In its climate policies, the EU has been consistently promoting the described technologies, while nuclear energy, despite its very low level of C02 emissions, has been on the defensive at the EU level.

The EU’s support for diesel and biofuels has already been revised and given the abundant evidence, it’s not excluded that in a number of years, also the policy choices to support biomass, wind and solar energy, as well as electric cars may be seen as grave errors, from the perspective of protecting the environment.

At the heart of the problem is that the EU has opted for imposing a fixed EU target for a certain technology to reduce CO2 emissions, in this case “renewable” energy, whereby defining what this amounts to isn’t very obvious. This has forced EU member states into expensive and unworkable policies and it has caused cheaper methods of reducing CO2 emission to be ignored.

Furthermore, the 2015 Paris Climate Agreement, to which the EU signed up, foresees that the world’s developed countries provide developing countries with at least $100 billion a year until 2025, so to “ease the transition”. Also within the EU, a similar arrangement is being planned, in the form of a so-called “Just Transition Fund”, which would contain up to €35 billion euro, to support poorer member states like Poland, which is still heavily reliant on fossil fuels.

The track record of these kinds of support schemes is not exactly inspiring confidence: A study published in Nature in 2015, concluded that due to weak environmental oversight of the UN’s 1997 carbon credit scheme, there were “perverse incentives” for some industrial plants in Russia to increase emissions, so they could then be paid to reduce them. In other words: financially rewarding those that are lagging behind has proven to be a tricky strategy. Yet, the EU is enthusiastically doubling down on this, ignoring the lessons of the past.

Last but not least, in its climate policies, the EU is not above handing out EU subsidies to fossil fuels or withholding embarrassing reports on its own policies from publication until after the European Parliament elections.

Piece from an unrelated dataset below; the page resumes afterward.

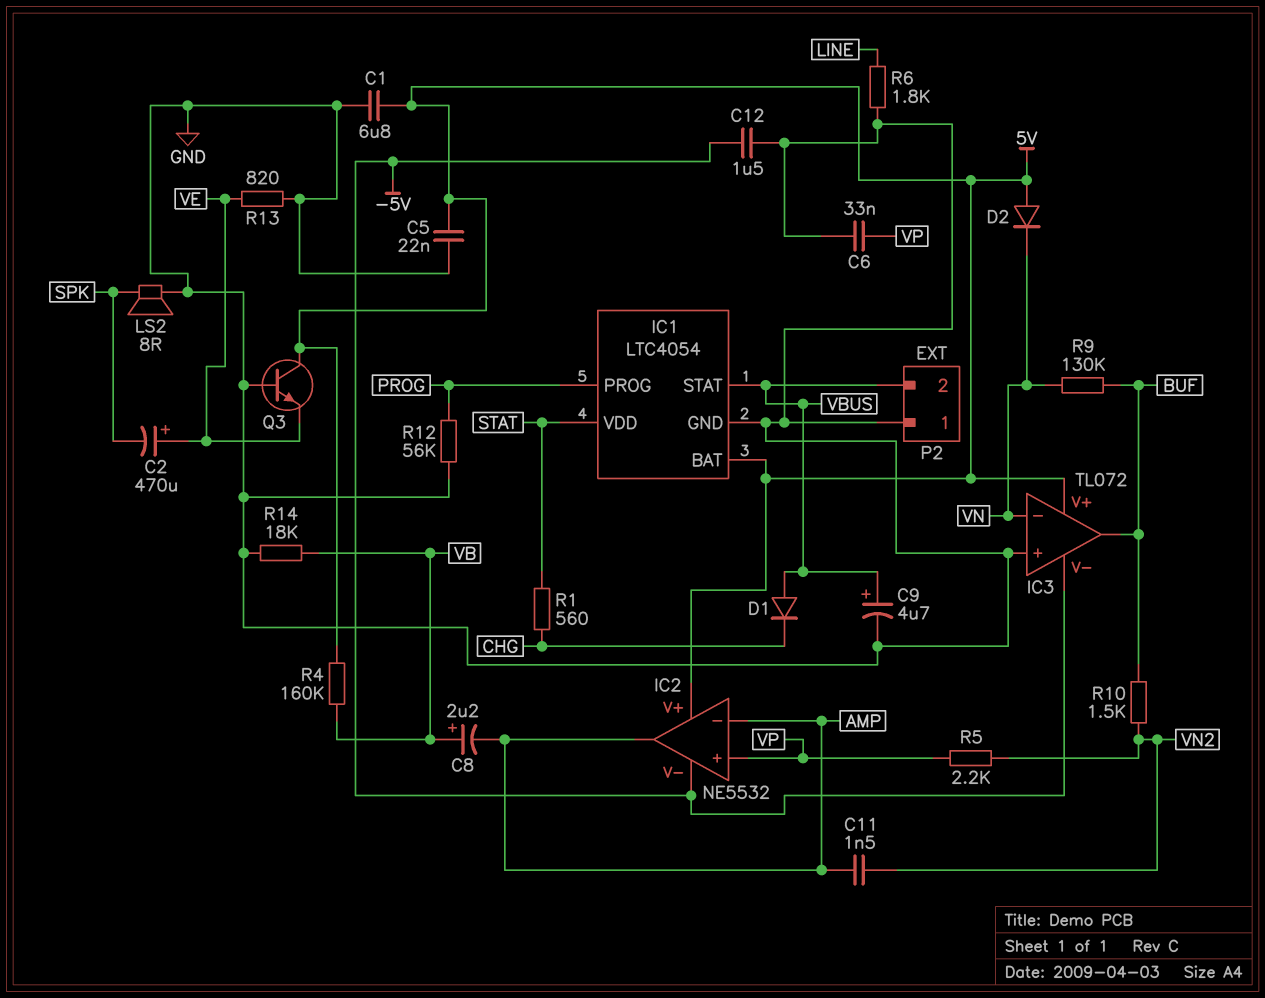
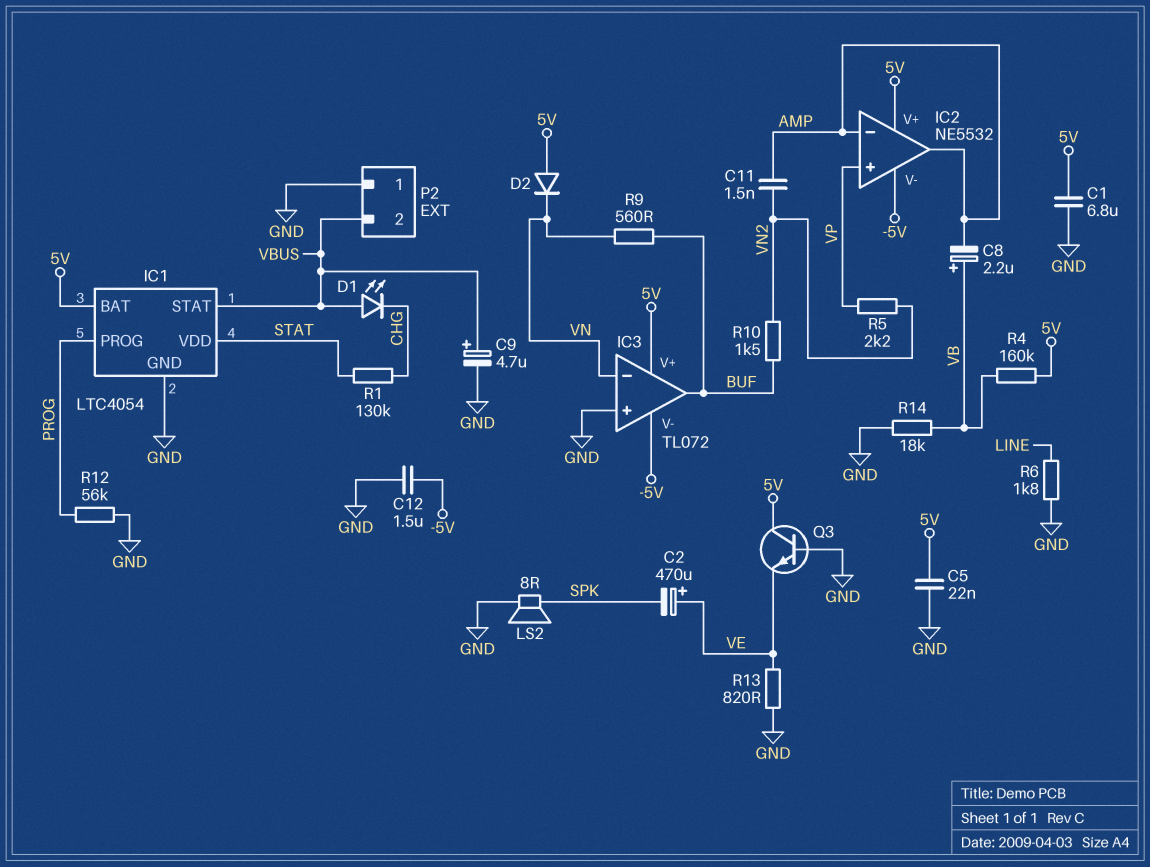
C6: 33nF (GND, VP) -> none
D1: diode (A VBUS, K CHG) -> LED (A VBUS, K CHG)
R1: 560 (CHG, STAT) -> 130k (CHG, STAT)
R9: 130k (BUF, VN) -> 560 (BUF, VN)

In its brand-new plans for a “European green deal”, the EU Commission is pushing for more regulation, more spending, more taxes, more protectionism, more top-down control and picking winners in a complex technological environment. All of these approaches were applied by the EU in the past and they often harmed the environment. The question is whether an organization with such a questionable track record when it comes to protecting the environment should be trusted when it comes up with new grand policy schemes which basically amount to “more of the same”.